LifeStent^® and LifeStent^® XL Vascular and Biliary Stent System

Features:

• FDA-approved for the SFA and full popliteal artery
• Longest lesion length indication (up to 240 mm)¹
• Unique helical design
• Engineered for bending, compression, torsion
• Dynamic vessel conformability
• Improved lesion coverage with a single stent

About LifeStent^® Vascular Stent

The LifeStent^® Vascular Stent System has achieved lasting results over the long term, with sustained effectiveness up to three years, and treatment superiority over balloon angioplasty.² As the only commercially available bare metal stent FDA-approved for the superficial femoral and popliteal arteries, the LifeStent^® Vascular Stent has a history of proven performance. With its unique helical design, it is engineered for bending, compression, and torsion with dynamic vessel conformability. The LifeStent^® Vascular Stent Systems, in varying sizes, have been studied in more than ten clinical trials in the United States and globally.³

The LifeStent^® Vascular Stent is a peripheral stent intended to improve luminal diameter in the treatment of symptomatic de-novo or restenotic lesions up to 240mm in length in the native superficial femoral artery (SFA) and popliteal artery with reference vessel diameters ranging from 4.0 – 6.5mm. The LifeStent^® Vascular Stent is the only FDA-approved stent for the SFA and full popliteal artery.¹The LifeStent^® Vascular Stent is available in 5 mm, 6 mm, and 7 mm diameters; and 20 mm to 170 mm in length.

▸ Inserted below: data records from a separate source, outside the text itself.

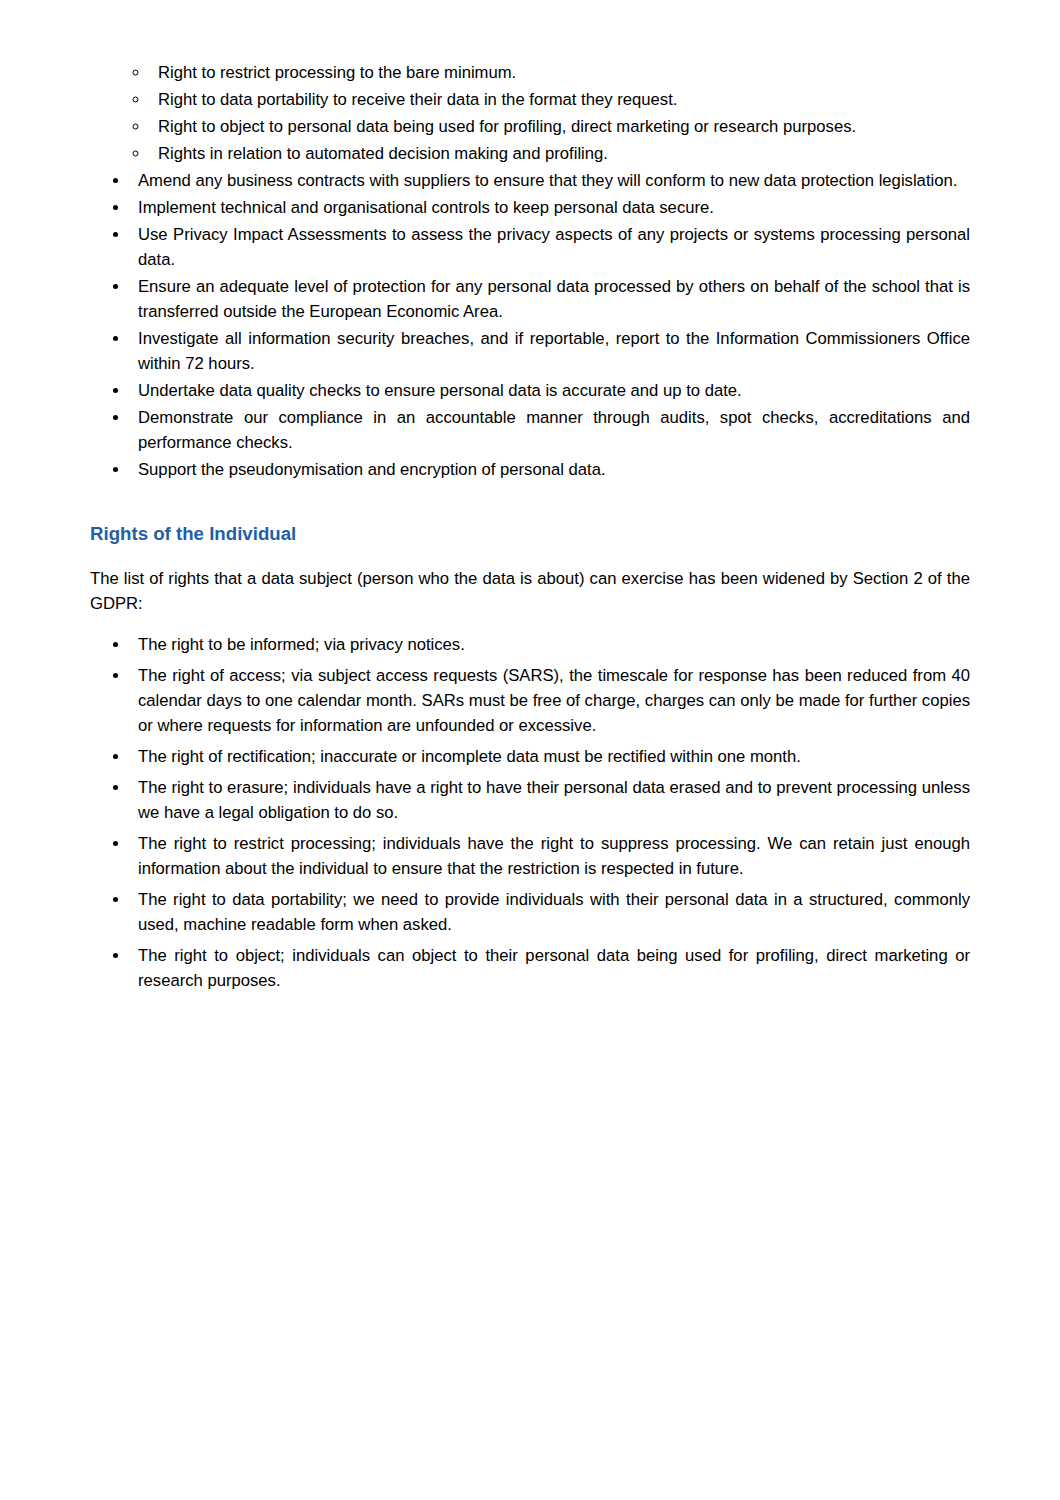Right to restrict processing to the bare minimum.
Right to data portability to receive their data in the format they request.
Right to object to personal data being used for profiling, direct marketing or research purposes.
Rights in relation to automated decision making and profiling.
Amend any business contracts with suppliers to ensure that they will conform to new data protection legislation.
Implement technical and organisational controls to keep personal data secure.
Use Privacy Impact Assessments to assess the privacy aspects of any projects or systems processing personal data.
Ensure an adequate level of protection for any personal data processed by others on behalf of the school that is transferred outside the European Economic Area.
Investigate all information security breaches, and if reportable, report to the Information Commissioners Office within 72 hours.
Undertake data quality checks to ensure personal data is accurate and up to date.
Demonstrate our compliance in an accountable manner through audits, spot checks, accreditations and performance checks.
Support the pseudonymisation and encryption of personal data.
Rights of the Individual
The list of rights that a data subject (person who the data is about) can exercise has been widened by Section 2 of the GDPR:
The right to be informed; via privacy notices.
The right of access; via subject access requests (SARS), the timescale for response has been reduced from 40 calendar days to one calendar month. SARs must be free of charge, charges can only be made for further copies or where requests for information are unfounded or excessive.
The right of rectification; inaccurate or incomplete data must be rectified within one month.
The right to erasure; individuals have a right to have their personal data erased and to prevent processing unless we have a legal obligation to do so.
The right to restrict processing; individuals have the right to suppress processing. We can retain just enough information about the individual to ensure that the restriction is respected in future.
The right to data portability; we need to provide individuals with their personal data in a structured, commonly used, machine readable form when asked.
The right to object; individuals can object to their personal data being used for profiling, direct marketing or research purposes.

Additionally, the LifeStent^® Solo^™ Vascular Stent is available in 6 mm and 7 mm diameters and 200 mm in length. To learn more about the LifeStent^® Solo^™ Vascular Stent

¹ As of August 2016

² Laird et al. Nitinol Stent Implantation vs. Balloon Angioplasty for Lesions in the Superficial Femoral and Proximal Popliteal Arteries of Patients With Claudication: Three-Year Follow-up From the RESILIENT Randomized Trial. J Endovasc Ther. 2012;19:1-9. The LifeStent^® 5 mm diameter was not included in this trial.

³ RESILIENT I Trial, RESILIENT II Trial, E-TAGIUSS Trial, Retrospective Analysis of LifeStent^® Vascular Stent Systems in the Treatment of Long-Segment Lesions, LifeStent^® Vascular Stent Delivery System Study (LifeStent^® 200 mm Trial),REALITY I Trial,REALITY II Trial, ETAP Trial, CONTINUUM Trial, and RELIABLE Trial. Additional trials ongoing.